2008年秋の「リーマンショック」後に、世界経済は百年に一度と言われる未曾有の危機に陥った。ところが、このピンチをチャンスに変えて70億ドル(約5740億円)を手にした米国人投資家がいる。
ヘッジファンドを運営するデビッド・テッパー氏は、2009年の報酬金額で、著名な投資家ジョージ・ソロス氏を抜いて業界1位となった。いったいどんな人物なのか。
投げ売りだった銀行株を買い占め
テッパー氏は「アパルーサ・マネジメント」というヘッジファンドを運営する。米国の投資情報誌「アブソリュート・リターン・プラス・アルファ」が選ぶ「報酬の高いヘッジファンドマネジャー」ランキングで、2009年にトップに立った。その金額は40億ドル(約3280億円)。2007年以降はランク入りすらしていなかった人物だけに、大躍進だ。
これほど高額の収入を得られたのは、リーマンショック以降の金融危機の際、リスクの高い投資で勝負に出て、成功したからだ。米ウォールストリートジャーナル(WSJ)によるとテッパー氏は2009年初頭、経営不振に陥った米シティグループやバンク・オブ・アメリカ(バンカメ)といった大手金融機関の株式に注目。投げ売り状態だった銀行株を続々と買い占めたという。
かつて「ジャンク債」と呼ばれる高利回り・高リスクの債券の売買で成果を上げていたテッパー氏には、独特の嗅覚が働いたのだろうか。「国有化される」とすら噂された銀行の株、債券相場はやがて上昇に転じる。米ブルームバーグによれば、2009年2月28日から9月までの間にバンカメ株は330%、シティ株は223%と急騰、これだけでテッパー氏率いるアパルーサは10億ドルをもうけた。
アパルーサがほかに運営するファンドとあわせて、2009年に同社が稼ぎ出した利益は70億ドル。社長を務めるテッパー氏が巨額の報酬を手にしても不思議はないだろう。
出身校のビジネススクールに自分の名
米ペンシルバニア州ピッツバーグにある名門校、カーネギーメロン大学のビジネススクールは、「テッパー・スクール・オブ・ビジネス」が正式名称だ。ここはテッパー氏の母校で、1982年に経営学修士号(MBA)を取得している。2004年に5500万ドル(約45億円)を寄付して、校名に同氏の名が付けられた。今日では、同校の顧問を務めており、同じ街にある米プロフットボール「NFL」の強豪チーム「ピッツバーグ・スティーラーズ」にも出資している。
1985年に大手投資銀行のゴールドマンサックスに入社したテッパー氏は、ここで金融取引のノウハウを身につけた。実績を積んだ後の1993年に独立、ヘッジファンドを設立した。
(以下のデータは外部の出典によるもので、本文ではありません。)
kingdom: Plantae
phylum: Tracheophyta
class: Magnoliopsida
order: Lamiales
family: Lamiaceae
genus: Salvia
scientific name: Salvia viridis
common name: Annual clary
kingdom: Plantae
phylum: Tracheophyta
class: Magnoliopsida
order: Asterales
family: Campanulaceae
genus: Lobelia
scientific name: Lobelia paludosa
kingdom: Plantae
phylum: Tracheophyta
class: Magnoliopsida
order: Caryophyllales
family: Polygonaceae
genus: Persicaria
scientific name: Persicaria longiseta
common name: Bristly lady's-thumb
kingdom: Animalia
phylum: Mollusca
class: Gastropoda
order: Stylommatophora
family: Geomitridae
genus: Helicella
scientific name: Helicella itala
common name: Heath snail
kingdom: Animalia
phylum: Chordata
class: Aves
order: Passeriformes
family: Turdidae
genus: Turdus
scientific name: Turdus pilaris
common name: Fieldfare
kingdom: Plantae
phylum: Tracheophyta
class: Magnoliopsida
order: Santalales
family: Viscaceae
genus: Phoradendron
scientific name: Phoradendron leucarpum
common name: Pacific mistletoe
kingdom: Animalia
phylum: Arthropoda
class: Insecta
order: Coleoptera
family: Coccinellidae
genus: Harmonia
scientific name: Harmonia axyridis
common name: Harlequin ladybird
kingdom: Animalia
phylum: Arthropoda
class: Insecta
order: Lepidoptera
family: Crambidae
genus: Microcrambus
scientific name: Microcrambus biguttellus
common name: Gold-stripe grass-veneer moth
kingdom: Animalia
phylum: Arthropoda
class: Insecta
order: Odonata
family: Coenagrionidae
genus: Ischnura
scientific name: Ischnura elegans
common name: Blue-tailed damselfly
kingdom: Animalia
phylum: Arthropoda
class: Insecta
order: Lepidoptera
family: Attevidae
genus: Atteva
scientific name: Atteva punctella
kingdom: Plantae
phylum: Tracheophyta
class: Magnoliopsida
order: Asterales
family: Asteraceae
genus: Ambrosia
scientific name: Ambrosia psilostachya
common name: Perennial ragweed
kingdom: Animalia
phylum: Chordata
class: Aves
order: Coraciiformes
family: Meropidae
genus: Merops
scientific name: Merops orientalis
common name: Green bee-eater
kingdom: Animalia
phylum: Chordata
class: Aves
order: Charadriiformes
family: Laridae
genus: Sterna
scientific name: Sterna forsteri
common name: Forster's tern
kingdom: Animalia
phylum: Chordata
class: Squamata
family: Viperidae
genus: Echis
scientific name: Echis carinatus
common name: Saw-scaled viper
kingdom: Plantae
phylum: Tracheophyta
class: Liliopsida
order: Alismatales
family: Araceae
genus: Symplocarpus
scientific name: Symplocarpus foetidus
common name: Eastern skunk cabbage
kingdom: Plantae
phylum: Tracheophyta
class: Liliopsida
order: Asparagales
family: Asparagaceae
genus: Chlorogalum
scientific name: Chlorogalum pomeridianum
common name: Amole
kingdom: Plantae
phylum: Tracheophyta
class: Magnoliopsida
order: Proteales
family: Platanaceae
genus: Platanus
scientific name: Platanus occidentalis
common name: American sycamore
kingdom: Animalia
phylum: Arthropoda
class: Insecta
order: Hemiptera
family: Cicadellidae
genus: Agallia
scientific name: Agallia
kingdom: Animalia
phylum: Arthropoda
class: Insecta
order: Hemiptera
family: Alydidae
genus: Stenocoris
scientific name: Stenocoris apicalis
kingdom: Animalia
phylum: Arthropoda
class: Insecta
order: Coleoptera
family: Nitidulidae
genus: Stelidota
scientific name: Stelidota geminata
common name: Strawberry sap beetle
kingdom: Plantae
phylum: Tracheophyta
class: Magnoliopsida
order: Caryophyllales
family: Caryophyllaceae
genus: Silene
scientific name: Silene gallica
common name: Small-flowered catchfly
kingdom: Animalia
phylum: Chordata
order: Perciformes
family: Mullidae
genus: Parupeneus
テッパー氏はあまりメディアに露出しないが、2010年9月に米経済専門チャンネル「CNBC」の番組で独占インタビューを受けている。冒頭で司会者に、「私が秘密めいているとか、出たがらないとか言われているけど、そんなことないですよ」と笑いながら話し、「常に結果を出さねばならないプレッシャーに晒されることをどう感じているのか。毎年、何が起きるか見通せるのか」と質問されると「もちろん」と冗談を飛ばす余裕さえ見せた。
一方で、17年間ほぼ一貫してファンドの投資家たちに高額のリターンをもたらしてきた実績を説明。2009年の銀行株での大もうけも「簡単だった」と言い切った。その理由について「米政府が出す財務報告を読めば、何をすべきかが分かった」という。特別な策を講じたわけではなく、政府の資料や発表内容を細かく分析したうえで決断したことを語ったが、具体的な「手の内」は見せなかったようだ。出演した30分間、質問にこたえる口調は力強く、自信に満ちていた。